The words in the title of Will Wallace Harney’s 1873 essay, A Strange Land and a Peculiar People, about a trip through the Cumberland Mountains, may be the most well-known description of Appalachia. An aversion to slavery and a solid Unionist stance supposedly helped make the region unique. In his collection of essays, John Inscoe, one of the deans of Appalachian history, seeks to show how these generalizations are flawed. He argues that “they were myths, but myths with remarkably strong staying power. Taking issue with those two conceptions is, in effect, the driving force behind the essays collected here” (2). While these issues are important, Inscoe is being characteristically modest, for he is after even larger game. Ultimately, he tackles a central issue in Appalachian studies which is to [End Page 126] what degree Appalachia was and is a coherent region separate from the rest of the South. Inscoe’s central thesis is that “southern highlanders were also southerners—sometimes foremost, sometimes more secondarily—and their actions and attitudes were often dictated as much or more by identity with that larger regional entity than by the smaller geographical area” (6–7).

Inscoe persuasively suggests that nothing exposed the dual and overlapping identities of southern Appalachians like the Civil War, and, as the title suggests, he divides the seventeen essays into sections on race, the war itself, and how the war and Appalachia have been remembered. He begins with an essay exploring race and slavery in nineteenth-century Appalachia, convincingly arguing that “southern mountaineers were first and foremost southerners and that they viewed slavery and race not unlike those of their yeomen or even slaveholding counterparts elsewhere in the South” (24). A later essay shows the fissures within Appalachia by examining why eastern Tennessee embraced secession and western North Carolina opposed it even though the two areas were so similar. Inscoe thinks that the crucial difference was in their self-perception, for, despite similar economic situations, eastern Tennessee saw itself as a passed-over area while western North Carolina viewed itself as an area on the rise (111). After using essays like these to question some of Appalachia’s central myths, Inscoe scrutinizes how the myths developed and spread. In an essay on the perception of Civil War loyalties in Appalachia during the first two decades of the twentieth century, Inscoe acknowledges that some writers stressed the Unionism of the region for economic and political reasons. He contends, though, that many writers largely ignored the war altogether because “it may also have been that these writers felt that only by downplaying Appalachia’s role in or impact on this most central event of the nation’s history could they make a convincing case for the isolation or insulation of its inhabitants” (276).

An unexpected pleasure of this collection is the balance between the broad scholarly essays mentioned above and the essays that focus on a particular event or person to bring the larger themes into sharp relief.
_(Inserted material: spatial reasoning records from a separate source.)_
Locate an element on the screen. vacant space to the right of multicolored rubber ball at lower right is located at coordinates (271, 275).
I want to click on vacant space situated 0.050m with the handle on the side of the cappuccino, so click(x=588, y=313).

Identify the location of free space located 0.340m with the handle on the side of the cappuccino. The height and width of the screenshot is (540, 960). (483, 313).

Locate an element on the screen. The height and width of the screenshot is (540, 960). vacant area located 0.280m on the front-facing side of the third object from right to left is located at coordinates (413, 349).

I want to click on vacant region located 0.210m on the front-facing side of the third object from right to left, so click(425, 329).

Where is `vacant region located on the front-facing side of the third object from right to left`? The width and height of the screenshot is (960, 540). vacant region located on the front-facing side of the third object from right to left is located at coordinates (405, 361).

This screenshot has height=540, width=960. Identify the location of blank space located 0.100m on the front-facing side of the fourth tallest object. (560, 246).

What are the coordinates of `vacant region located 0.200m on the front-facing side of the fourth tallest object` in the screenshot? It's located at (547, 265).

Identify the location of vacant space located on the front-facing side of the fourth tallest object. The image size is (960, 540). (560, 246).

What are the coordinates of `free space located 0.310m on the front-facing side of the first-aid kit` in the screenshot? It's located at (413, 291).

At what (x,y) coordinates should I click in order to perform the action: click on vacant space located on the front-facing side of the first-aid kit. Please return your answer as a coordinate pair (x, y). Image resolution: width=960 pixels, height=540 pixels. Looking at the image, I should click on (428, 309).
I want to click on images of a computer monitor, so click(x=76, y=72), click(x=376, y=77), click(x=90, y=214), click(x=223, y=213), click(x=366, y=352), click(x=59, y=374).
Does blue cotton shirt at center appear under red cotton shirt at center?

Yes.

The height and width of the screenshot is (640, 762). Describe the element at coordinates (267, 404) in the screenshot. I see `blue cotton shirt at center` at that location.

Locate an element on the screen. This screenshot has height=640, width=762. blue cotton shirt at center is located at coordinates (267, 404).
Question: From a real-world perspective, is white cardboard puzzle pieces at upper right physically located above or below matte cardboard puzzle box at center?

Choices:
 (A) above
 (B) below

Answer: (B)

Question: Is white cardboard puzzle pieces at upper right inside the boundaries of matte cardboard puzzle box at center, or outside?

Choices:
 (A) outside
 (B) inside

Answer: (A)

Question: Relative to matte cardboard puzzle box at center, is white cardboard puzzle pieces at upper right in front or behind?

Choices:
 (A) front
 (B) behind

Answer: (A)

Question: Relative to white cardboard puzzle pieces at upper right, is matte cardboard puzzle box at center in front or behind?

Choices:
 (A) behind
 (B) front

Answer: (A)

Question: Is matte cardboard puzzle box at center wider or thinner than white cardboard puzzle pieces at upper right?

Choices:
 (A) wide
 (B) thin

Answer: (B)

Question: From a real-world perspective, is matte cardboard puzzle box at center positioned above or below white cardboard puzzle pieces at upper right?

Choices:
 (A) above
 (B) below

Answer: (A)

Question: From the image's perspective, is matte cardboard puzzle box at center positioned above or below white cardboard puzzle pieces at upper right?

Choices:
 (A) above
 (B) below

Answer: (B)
These more focused essays range from an examination of single women’s Civil War experiences as a case study of Appalachian women on the Confederate home front to a discussion of the recent play about the Shelton Laurel Massacre to demonstrate how remembering the Civil War in Appalachia is still contested. The mix of essays make this collection appropriate for many different audiences, from scholars to general readers. Throughout the collection Inscoe successfully challenges previous perceptions of Appalachia, showing how it is both less coherent as a separate region and more southern [End Page 127] than commonly thought. Race, War, and Remembrance will change how people conceptualize Appalachia.